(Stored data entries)
········

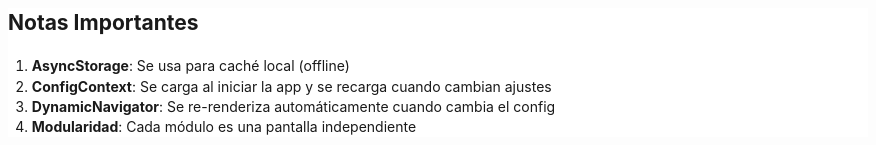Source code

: ## Notas Importantes

1. **AsyncStorage**: Se usa para caché local (offline)
2. **ConfigContext**: Se carga al iniciar la app y se recarga cuando cambian ajustes
3. **DynamicNavigator**: Se re-renderiza automáticamente cuando cambia el config
4. **Modularidad**: Cada módulo es una pantalla independiente
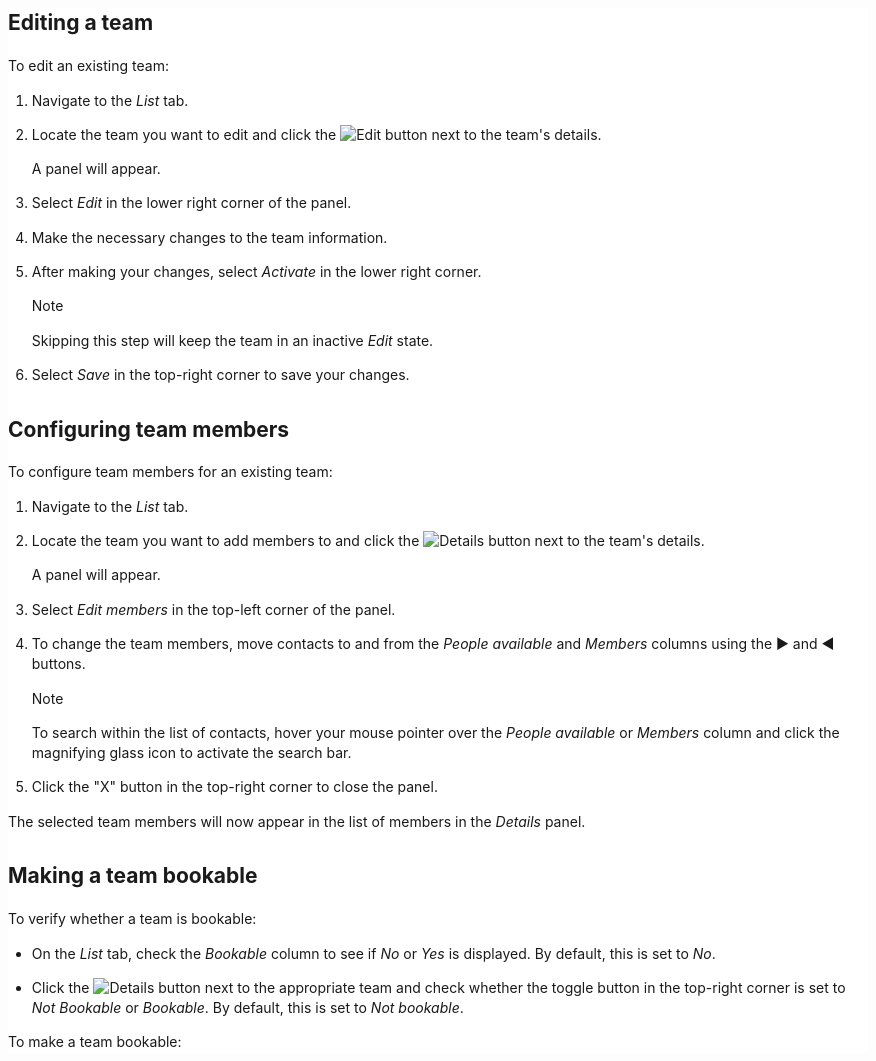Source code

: ## Editing a team

To edit an existing team:

1. Navigate to the *List* tab.

1. Locate the team you want to edit and click the ![Edit](~/user-guide/images/PO_Edit.png) button next to the team's details.

   A panel will appear.

1. Select *Edit* in the lower right corner of the panel.

1. Make the necessary changes to the team information.

1. After making your changes, select *Activate* in the lower right corner.

   > [!NOTE]
   > Skipping this step will keep the team in an inactive *Edit* state.

1. Select *Save* in the top-right corner to save your changes.

## Configuring team members

To configure team members for an existing team:

1. Navigate to the *List* tab.

1. Locate the team you want to add members to and click the ![Details](~/user-guide/images/PO_Details.png) button next to the team's details.

   A panel will appear.

1. Select *Edit members* in the top-left corner of the panel.

1. To change the team members, move contacts to and from the *People available* and *Members* columns using the ► and ◄ buttons.

   > [!NOTE]
   > To search within the list of contacts, hover your mouse pointer over the *People available* or *Members* column and click the magnifying glass icon to activate the search bar.

1. Click the "X" button in the top-right corner to close the panel.

The selected team members will now appear in the list of members in the *Details* panel.

## Making a team bookable

To verify whether a team is bookable:

- On the *List* tab, check the *Bookable* column to see if *No* or *Yes* is displayed. By default, this is set to *No*.

- Click the ![Details](~/user-guide/images/PO_Details.png) button next to the appropriate team and check whether the toggle button in the top-right corner is set to *Not Bookable* or *Bookable*. By default, this is set to *Not bookable*.

To make a team bookable:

········

WORK INSTRUCTIONS: Here the job is to repeat the entries verbatim while leaving all pictures out.

RESPONSE TO THIS EXERCISE:
Source code

: ## Notas Importantes

1. **AsyncStorage**: Se usa para caché local (offline)
2. **ConfigContext**: Se carga al iniciar la app y se recarga cuando cambian ajustes
3. **DynamicNavigator**: Se re-renderiza automáticamente cuando cambia el config
4. **Modularidad**: Cada módulo es una pantalla independiente
Source code

: ## Editing a team

To edit an existing team:

1. Navigate to the *List* tab.

1. Locate the team you want to edit and click the ![Edit](~/user-guide/images/PO_Edit.png) button next to the team's details.

   A panel will appear.

1. Select *Edit* in the lower right corner of the panel.

1. Make the necessary changes to the team information.

1. After making your changes, select *Activate* in the lower right corner.

   > [!NOTE]
   > Skipping this step will keep the team in an inactive *Edit* state.

1. Select *Save* in the top-right corner to save your changes.

## Configuring team members

To configure team members for an existing team:

1. Navigate to the *List* tab.

1. Locate the team you want to add members to and click the ![Details](~/user-guide/images/PO_Details.png) button next to the team's details.

   A panel will appear.

1. Select *Edit members* in the top-left corner of the panel.

1. To change the team members, move contacts to and from the *People available* and *Members* columns using the ► and ◄ buttons.

   > [!NOTE]
   > To search within the list of contacts, hover your mouse pointer over the *People available* or *Members* column and click the magnifying glass icon to activate the search bar.

1. Click the "X" button in the top-right corner to close the panel.

The selected team members will now appear in the list of members in the *Details* panel.

## Making a team bookable

To verify whether a team is bookable:

- On the *List* tab, check the *Bookable* column to see if *No* or *Yes* is displayed. By default, this is set to *No*.

- Click the ![Details](~/user-guide/images/PO_Details.png) button next to the appropriate team and check whether the toggle button in the top-right corner is set to *Not Bookable* or *Bookable*. By default, this is set to *Not bookable*.

To make a team bookable:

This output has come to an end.